What sorts of dogs are most successful in the Owner Self Training Course?
- Many different breeds of dog have gone through the Owner Self Training Course. There are specific temperaments and characteristics that increase the chance for training a successful service dog, and dogs should ideally start training no later than the age of two. Since it takes at least one year to train a service dog, and the dog will want to work the longest amount of time possible, younger is better. MSSD can share more specific details upon request.
Please contact email@example.com to request an application packet or call the office listed under the Contact Us page.
The Americans with Disabilities Law is very clear with stating that individuals may train there own service dogs:
Americans with Disabilities Act ( ADA) Title III, 28 CFR Section 36.104, defines a service animal as any animal that is individually trained to do work or perform tasks for a person with a disability. Individuals under this law can be accompanied by their service animal in public places. The ADA does not require “certification” or proof of the service dog’s training (see also ACAA of 1986).
Alaska Statutes 220.127.116.11.76.130. Interference with rights of physically or mentally challenged person.
ADA allows any person with a disability train their own service animal.

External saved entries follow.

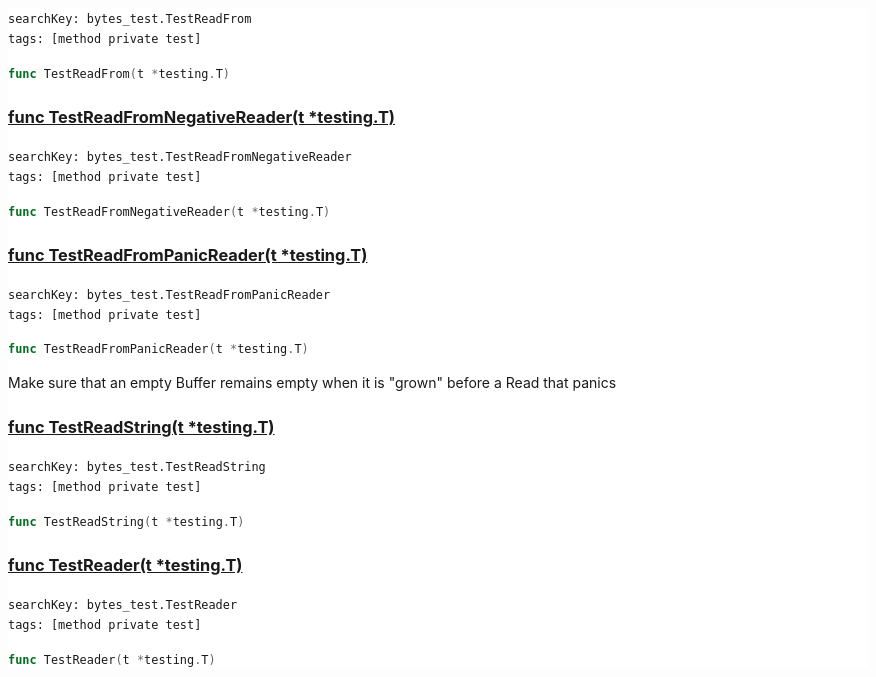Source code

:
 ```
searchKey: bytes_test.TestReadFrom
tags: [method private test]
```

```Go
func TestReadFrom(t *testing.T)
```

### <a id="TestReadFromNegativeReader" href="#TestReadFromNegativeReader">func TestReadFromNegativeReader(t *testing.T)</a>

```
searchKey: bytes_test.TestReadFromNegativeReader
tags: [method private test]
```

```Go
func TestReadFromNegativeReader(t *testing.T)
```

### <a id="TestReadFromPanicReader" href="#TestReadFromPanicReader">func TestReadFromPanicReader(t *testing.T)</a>

```
searchKey: bytes_test.TestReadFromPanicReader
tags: [method private test]
```

```Go
func TestReadFromPanicReader(t *testing.T)
```

Make sure that an empty Buffer remains empty when it is "grown" before a Read that panics 

### <a id="TestReadString" href="#TestReadString">func TestReadString(t *testing.T)</a>

```
searchKey: bytes_test.TestReadString
tags: [method private test]
```

```Go
func TestReadString(t *testing.T)
```

### <a id="TestReader" href="#TestReader">func TestReader(t *testing.T)</a>

```
searchKey: bytes_test.TestReader
tags: [method private test]
```

```Go
func TestReader(t *testing.T)
```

The law does not require that the animal be registered with any program, organization, state or local agency.
AS 11.76.133 Interference with the training of a service Animal (a) A person commits the crime of interference with the training of a service animal if the person intentionally prevents or restricts a person who is authorized to train a service animal from being accompanied by an animal that is identified as being in training to be a service animal or assesses an extra charge because of the animal in a public facility except as provided in the (b) and (c) of this section.
It is the vision of Midnight Sun Service Dogs to help guide self trainers of service dogs through this process with educational materials, resources, training classes and support groups.